Hacker News new | ask | show | jobs
by treprinum 874 days ago
Is Open AI using it in their assistants API for retrieval? Answer performance of those is really bad and retrieval is slow compared to Pinecone.
1 comments

Yes, it's used for the RAG implementation - though we only know that due to information leaked in an error message I believe: https://twitter.com/altryne/status/1721989500291989585
Simon, I am always amazed how you are able to keep up with so much so quickly!!
Hard to believe OpenAI uses Quadrant when they are backed by Microsoft, thus having Azure Cognitive Search (now "AI" Search)
Cognitive Search is nowhere as good as a 'pure' vector DB. Behind the scenes, it's a managed elasticsearch/opensearch with some vector search capabilities.

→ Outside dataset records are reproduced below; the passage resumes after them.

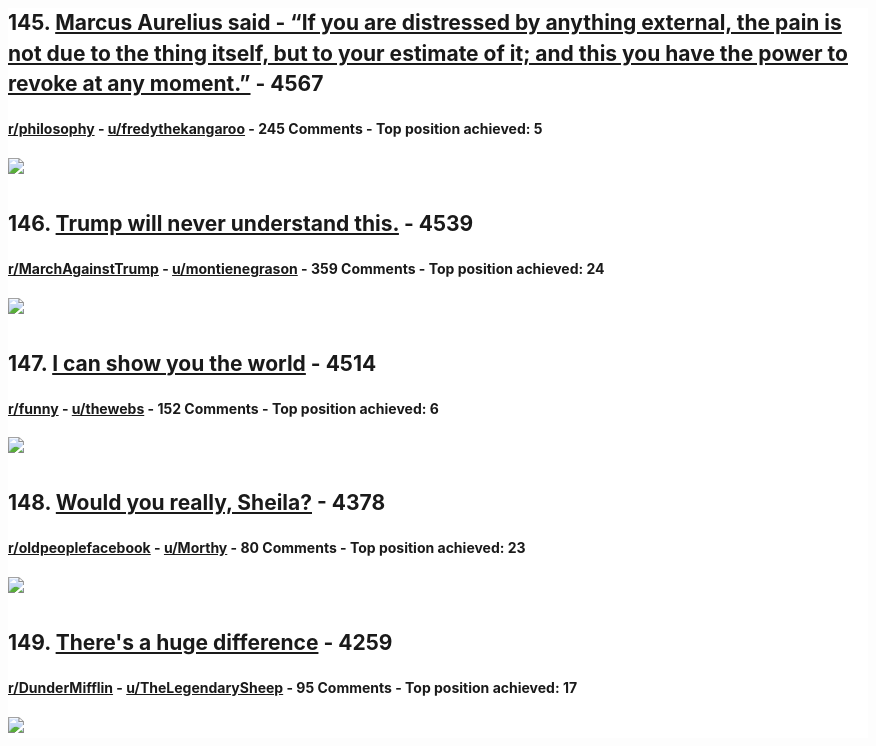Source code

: ## 145. [Marcus Aurelius said - “If you are distressed by anything external, the pain is not due to the thing itself, but to your estimate of it; and this you have the power to revoke at any moment.”](http://reddit.com/r/philosophy/comments/609a83/marcus_aurelius_said_if_you_are_distressed_by/) - 4567
#### [r/philosophy](http://reddit.com/r/philosophy) - [u/fredythekangaroo](http://reddit.com/u/fredythekangaroo) - 245 Comments - Top position achieved: 5

<a href="https://www.youtube.com/watch?v=WcXhmqDQOSU&amp;t"><img src="image"></img></a>

## 146. [Trump will never understand this.](http://reddit.com/r/MarchAgainstTrump/comments/60a49m/trump_will_never_understand_this/) - 4539
#### [r/MarchAgainstTrump](http://reddit.com/r/MarchAgainstTrump) - [u/montienegrason](http://reddit.com/u/montienegrason) - 359 Comments - Top position achieved: 24

<a href="https://i.redd.it/d8zx7uvbddmy.jpg"><img src="https://b.thumbs.redditmedia.com/kICD60H3auAjUCT6sTI1k_2gWIXrxm7t5RdTZ9ux2Do.jpg"></img></a>

## 147. [I can show you the world](http://reddit.com/r/funny/comments/6095mc/i_can_show_you_the_world/) - 4514
#### [r/funny](http://reddit.com/r/funny) - [u/thewebs](http://reddit.com/u/thewebs) - 152 Comments - Top position achieved: 6

<a href="https://i.reddituploads.com/9c4137029e66452e830dddb2212bcbf9?fit=max&amp;h=1536&amp;w=1536&amp;s=45be039f1c6933d6c2b0055fee4a3be9"><img src="https://a.thumbs.redditmedia.com/42PMQx0LYNeXJdW0FffQPDM9Fds8kLc-Tli9sd_xlv8.jpg"></img></a>

## 148. [Would you really, Sheila?](http://reddit.com/r/oldpeoplefacebook/comments/60bu62/would_you_really_sheila/) - 4378
#### [r/oldpeoplefacebook](http://reddit.com/r/oldpeoplefacebook) - [u/Morthy](http://reddit.com/u/Morthy) - 80 Comments - Top position achieved: 23

<a href="http://i.imgur.com/K5YP4We.png"><img src="https://b.thumbs.redditmedia.com/HK9FOhkViTUIElrOXMTzDYCNmsnDzXfOiVu0869SXsI.jpg"></img></a>

## 149. [There's a huge difference](http://reddit.com/r/DunderMifflin/comments/60d6me/theres_a_huge_difference/) - 4259
#### [r/DunderMifflin](http://reddit.com/r/DunderMifflin) - [u/TheLegendarySheep](http://reddit.com/u/TheLegendarySheep) - 95 Comments - Top position achieved: 17

<a href="https://i.redd.it/6d3jse4x9gmy.jpg"><img src="https://b.thumbs.redditmedia.com/f5iP5h343zoJhd_o_8KlxTfCvWO1Tj9ttGVSm3Mlmik.jpg"></img></a>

The 'AI' implementations I've done with Cognitive Search always boil down to hybrid(vector+fts) text search.
In context of RAG, the goal is not to have a pure vector DB but to have all the relevant data that we can gather for a user's prompt. This is where Cognitive Search and other existing DBs shine because they offer a combination of search strategies. Hybrid search on Cognitive Search performs both full text and vector queries in parallel and merges results which I find a better approach. Further, MS is rebranding Cognitive Search as Azure AI Search to bring it more in line with the overall Azure AI stack including Azure OpenAI.
Cognitive Search already contains hybrid search (vector + BM25 + custom ML reranking) and they use chunks of 2048 tokens with a custom tokenizer. So it should be now better than most vector DBs. One could probably make something better by using some version of SPLADE instead of BM25 but their secret sauce lies in their custom ML model for reranking that gives them the largest search performance boost.
Do you have any experience in AI search to compare it to other products?

I’m genuinely curious to know if it’s any good.